Uno de los ataques más graves de Satanás a la Iglesia es suscitar “miedo” al sacramento de la confesión. Los espíritus malignos pueden influir en la inteligencia, en los sentimientos y en la memoria.  ¿Cuál es la estrategia para impedirnos llegar al medio más poderoso de sanación y liberación? Suscitar rechazo contra él. Satanás ataca en dos niveles. Intelectualmente y afectivamente. Nos presenta “falsos razonamientos o ideas erróneas” contra el sacramento. Nos dice:  “Solamente Dios es capaz de perdonar los pecados. Los sacerdotes son hombres tan pecadores como nosotros y no tienen poder para perdonar. “No te arrodilles ante un hombre tan pecador como tú”.  “Confiésate directamente con Dios”. “La confesión es un invento de la Iglesia. Los obispos en contubernio con los gobernantes de la edad media inventaron la confesión para tener dominados políticamente a los súbditos. Los sacerdotes comunicaban las confidencias de los fieles a los gobernadores para mantener oprimido al pueblo”. 

A nivel afectivo los espíritus malignos suscitan vergüenza, miedo y repudio a la confesión de los pecados. A esto contribuyen desgraciadamente aquellos  sacerdotes que tratan a los fieles con rudeza. Cuando un niño es tratado con regaños o se le infunde miedo a la confesión, es muy probable que de adulto la rechace. Todas estas objeciones no tienen fundamento bíblico pero son eficaces cuando los fieles no tienen fe, ignoran la Palabra de Dios y los efectos maravillosos del sacramento. Quien carece de una fe viva con gusto va donde el psicólogo o el psiquiatra y no tiene vergüenza de contarle sus problemas íntimos y además de pagar dinero. Es necesario que se haga en el seno de la familia católica una verdadera catequesis de la confesión para que los niños aprendan a confesarse bien. Los padres de familia encontrarán en el Catecismo de la Iglesia Católica suficiente material para instruir a sus hijos como es debido.

Sin embargo la mejor catequesis es el ejemplo de los padres que regularmente van a buscar la fuerza espiritual y la paz a la confesión. Los diversos pasos para hacer la confesión constituyen una verdadera oración de sanación interior y de liberación. Quien con humildad repasa su conciencia, se arrepiente con sinceridad de sus pecados, los confiesa con sencillez, recibe la absolución y cumple la penitencia, está haciendo el mejor proceso de sanación interior. Es Cristo vivo quien perdona, sana, renueva el alma, la  fortalece y la libera de la principal acción diabólica: la atracción al pecado. Por ese motivo hay que pasar de la confesión superficial, rutinaria, sin verdadero conocimiento de los pecados y sin profundo dolor o contrición perfecta a una confesión tal como lo pide la Iglesia. La confesión frecuente debilita a Satanás, lo ciega, lo ata y lo aleja. La corriente protestante, al no tener los sacramentos y especialmente la confesión, hace de la oración de sanación y liberación un proceso centrado en sí mismo. En cambio, en la Iglesia católica, dotada de una riqueza increíble de medios de sanación y liberación, la Paz del alma y del cuerpo, es fruto de la vivencia intensa de todos los elementos que constituyen la Fe. 

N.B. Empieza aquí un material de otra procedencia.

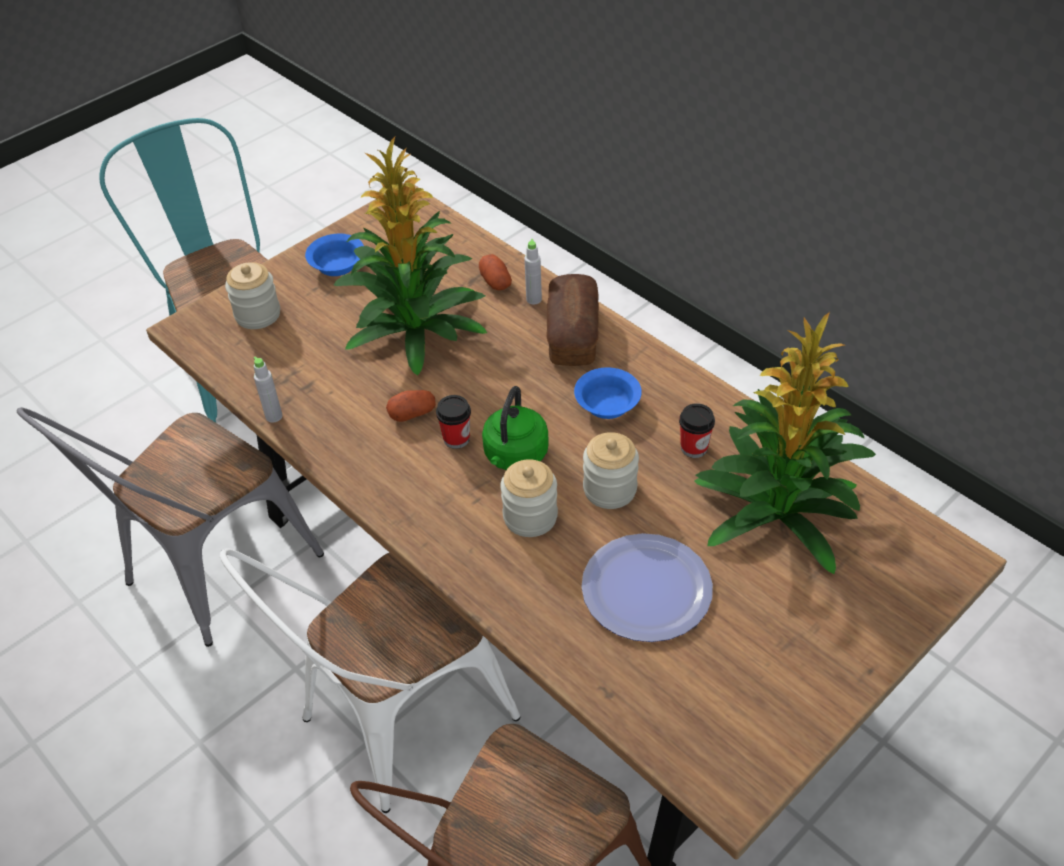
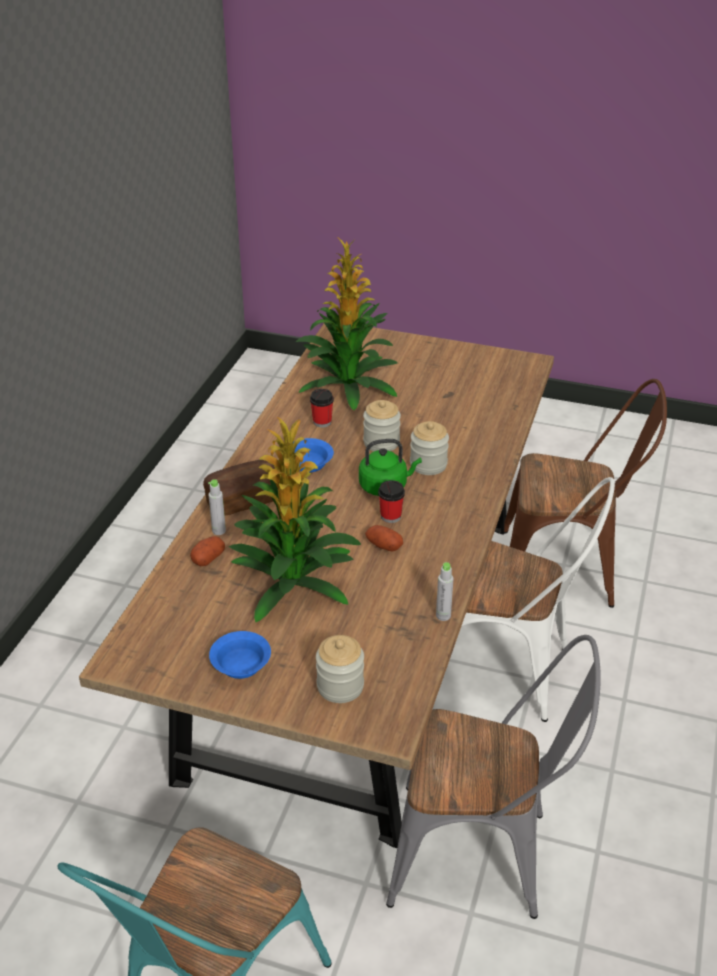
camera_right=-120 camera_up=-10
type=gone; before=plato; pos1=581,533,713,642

 La Palabra de Dios conocida, amada y practicada; los sacramentos, especialmente la confesión, la comunión y el matrimonio; las diversas devociones a  Jesucristo, la Virgen y los Santos; la permanencia constante en la gracia de Dios por el cumplimiento amoroso de los mandamientos de la Ley de Dios; las diversas formas de penitencia entre las cuales está el ayuno; la dirección espiritual y las oraciones de liberación, o el exorcismo en caso necesario; la obediencia al Magisterio, constituyen la garantía del cumplimiento de la palabra de Cristo al resucitar: mi Paz les dejo mi Paz les doy.  No se puede ser católico a medias. Ser católico implica vivir el todo. No se puede escoger lo que a uno le gusta y rechazar lo que nos disgusta. La Llama de Amor nos lleva a ir descubriendo gradualmente, desde niños, el panorama total de la revelación de Cristo. Ser católico es un proceso de santificación que se inicia en el bautismo, se cierra con la muerte, se concluye con la purificación y culmina con la entrada en el Cielo. Ese es el camino de la Llama de Amor del Inmaculado Corazón de María.